Um selbst konkurrenzfähig zu bleiben, helfen uns Kooperationen mit Spitzenunis wie der Fudan University. Und hier spielen Rankings eine wichtige Rolle. Zwar bewerte ich globale Rankings einer Gesamtuni nicht besonders hoch bei der Frage ihrer Wissenschaftlichkeit, doch haben sie einen beachtlichen Einfluss auf die Frage, wer mit uns kooperieren will.

uni:view: Wobei die Universität Wien in letzter Zeit bei Rankings in der Gesamtwertung schlechter abschneidet …
Engl: Das liegt an den ungünstigen quantitativen Betreuungsverhältnissen. Schaut man sich aber die relevanteren Fachrankings an, sind wir immer noch sehr gut. So sind z.B. die Geisteswissenschaften und die Mathematik der Universität Wien unter den Top 40 weltweit gereiht. 

uni:view: Apropos Kooperationen: Die Universität Wien ist seit letztem Jahr auch Mitglied in "The Guild". Wie unterscheidet sich diese Organisation von anderen europäischen Netzwerken?
Engl: Das ist Forschungsstrategie auf europäischer Ebene. Es gibt mehrere universitäre Organisationen in Europa, u.a. auch die European University Association, die von meinem Vorgänger Rektor Winckler mit ins Leben gerufen wurde. Der Elite-Club der Universitäten, die League of European Research Universities (LERU), vereint wenige Top-Universitäten wie Oxford und Cambridge. The Guild (European Research-Intensive Universities) sieht sich ähnlich wie LERU nicht als Breiten-Institution, sondern vereint jene Universitäten, die in der nächsten Liga hinter Oxford und Cambridge spielen – derzeit 19 Mitglieder. Die Aufnahme erfolgt wie bei LERU nach bestimmten Qualitätskriterien.

uni:view: Welches Ziel verfolgt "The Guild"?
Engl: Gemeinsam die Entwicklungen in der Europäischen Union im Forschungs- und Bildungsbereich mitzugestalten sowie die Unterschiede zwischen den Universitäten, vor allem zwischen den alten und neuen EU-Ländern ohne Vernachlässigung einer strikten Qualitätsorientierung auszugleichen. The Guild will auch die budgetäre Ausstattung von Forschung und Lehre beeinflussen. Die EU verfügt über riesige Förderprogramme, die durch den Brexit unter finanziellen Druck geraten.
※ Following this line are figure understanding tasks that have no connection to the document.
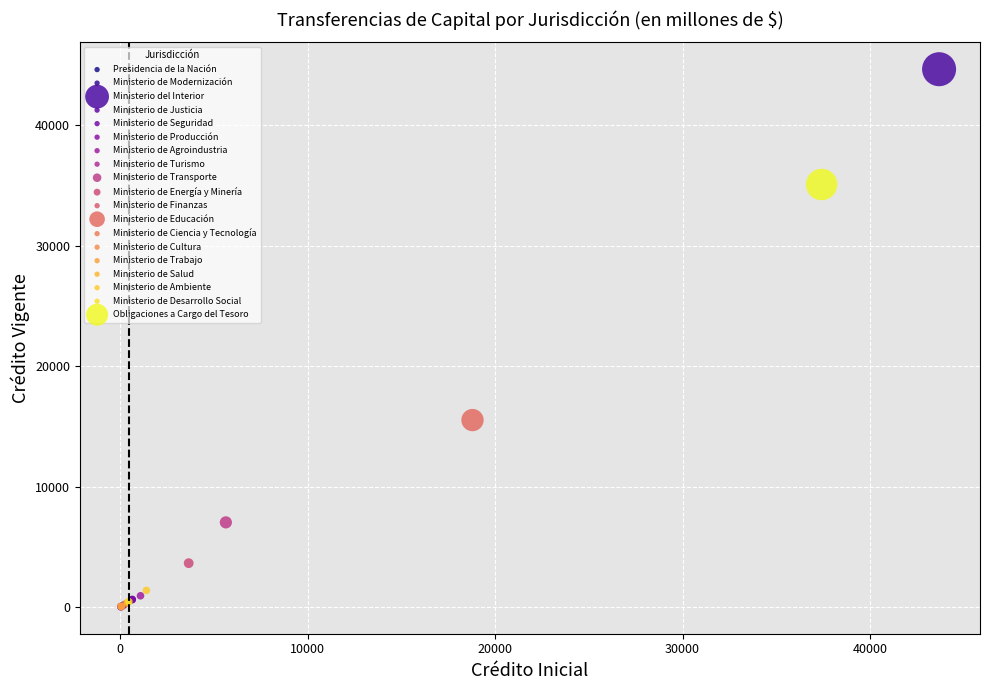

Which series contains the highest Y value?

Ministerio del Interior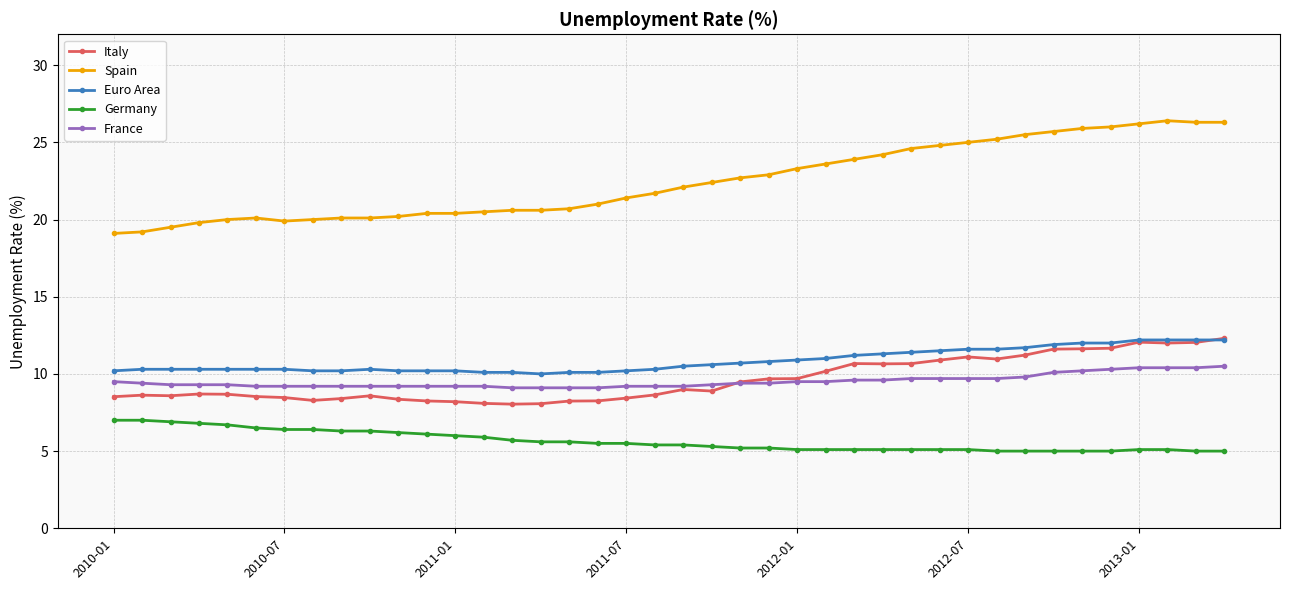

What is the smallest value displayed?

5.0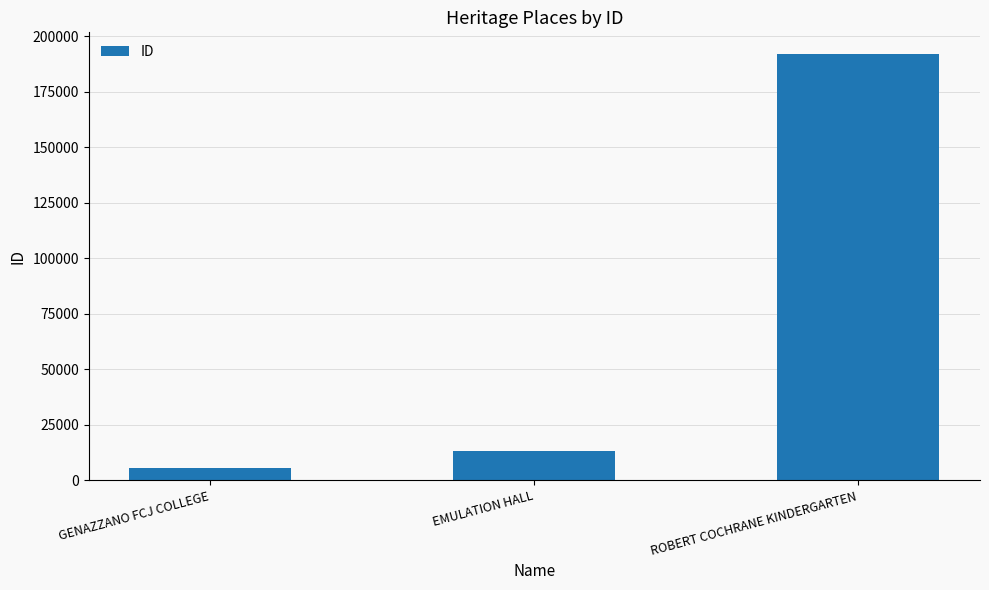

List the labels in order of value, largest first.

ROBERT COCHRANE KINDERGARTEN, EMULATION HALL, GENAZZANO FCJ COLLEGE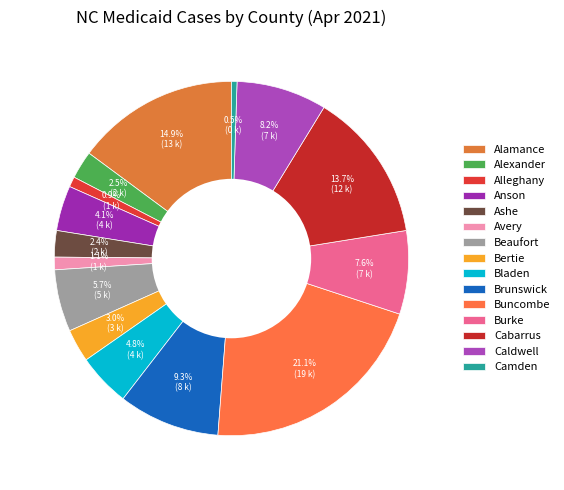

What percentage is the Bertie slice, to the nearest percent?

3%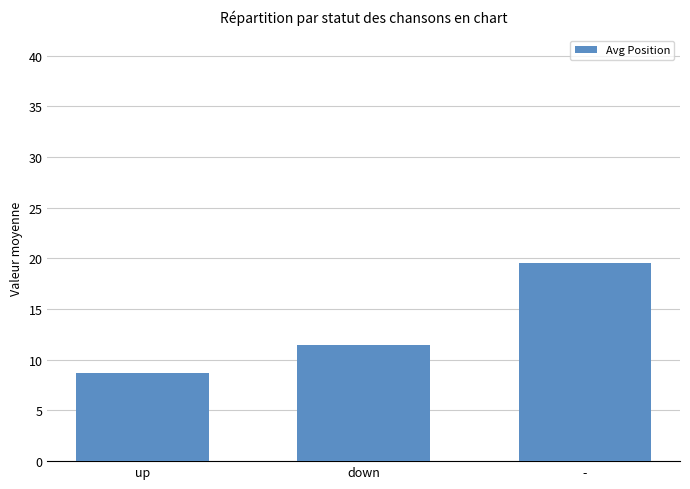

Which has a higher value, - or up?

-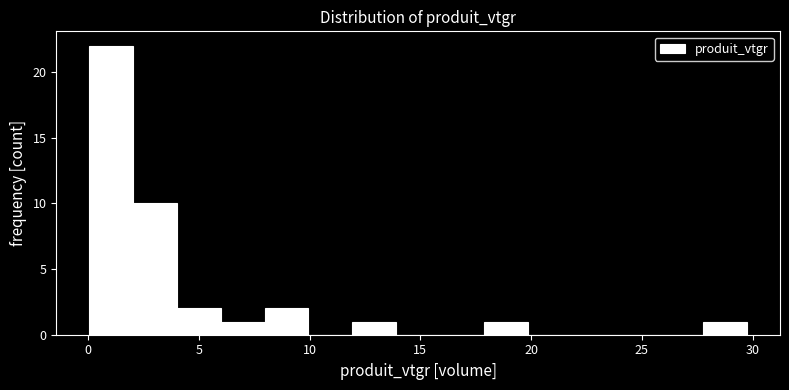

Around what value on the x-axis is the tallest bar? Give the approximate position of its centre, as read against the axis.

1.0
Noch vor zehn Jahren war die EU im Bereich der Forschungsförderung nur "Mission Oriented", d.h. die Programme waren stark industriegesteuert. Erst seit einigen Jahren wird verstärkt in die Grundlagenforschung investiert – u.a. im Rahmen der ERC Grants. In The Guild geht es darum, die Grundlagenforschung in der EU zu verteidigen – und zwar nicht nur abstrakt, sondern finanziell. Dazu braucht man starkes Lobbying in der Brüsseler Politik.

uni:view: Wenn Sie auf Ihre bisherige Zeit an der Universität Wien zurückblicken: Was waren für Sie persönlich die wichtigsten Meilensteine?
Engl: Als ich 2007 von der Universität Linz als Vizerektor für Forschung an die Universität Wien kam und 2011 Rektor wurde, war das etwas Besonderes. Immerhin war es rund 500 Jahre her, dass zuletzt ein Rektor von außen an die Universität Wien kam. Als Vizerektor habe ich Forschung an der Universität Wien kennengelernt und auch beeinflusst – das war eine wichtige Lehrzeit für mich.

Rückblickend hat die Universität Wien in den letzten Jahren eine dynamische Entwicklung durchlaufen. Das schreibe ich natürlich nicht nur mir zu, sondern vielen KollegInnen an der Universität sowie den politischen Rahmenbedingungen. Zwar waren es zunächst nur kleine Schritte, aber über einen längeren Zeitraum betrachtet, hat sich einiges verbessert – nicht zuletzt durch die Autonomie der Universitäten. Früher war jede einzelne Berufung eine Entscheidung des Ministers – heute entscheiden wir selbst, welche Schwerpunkte wir setzen.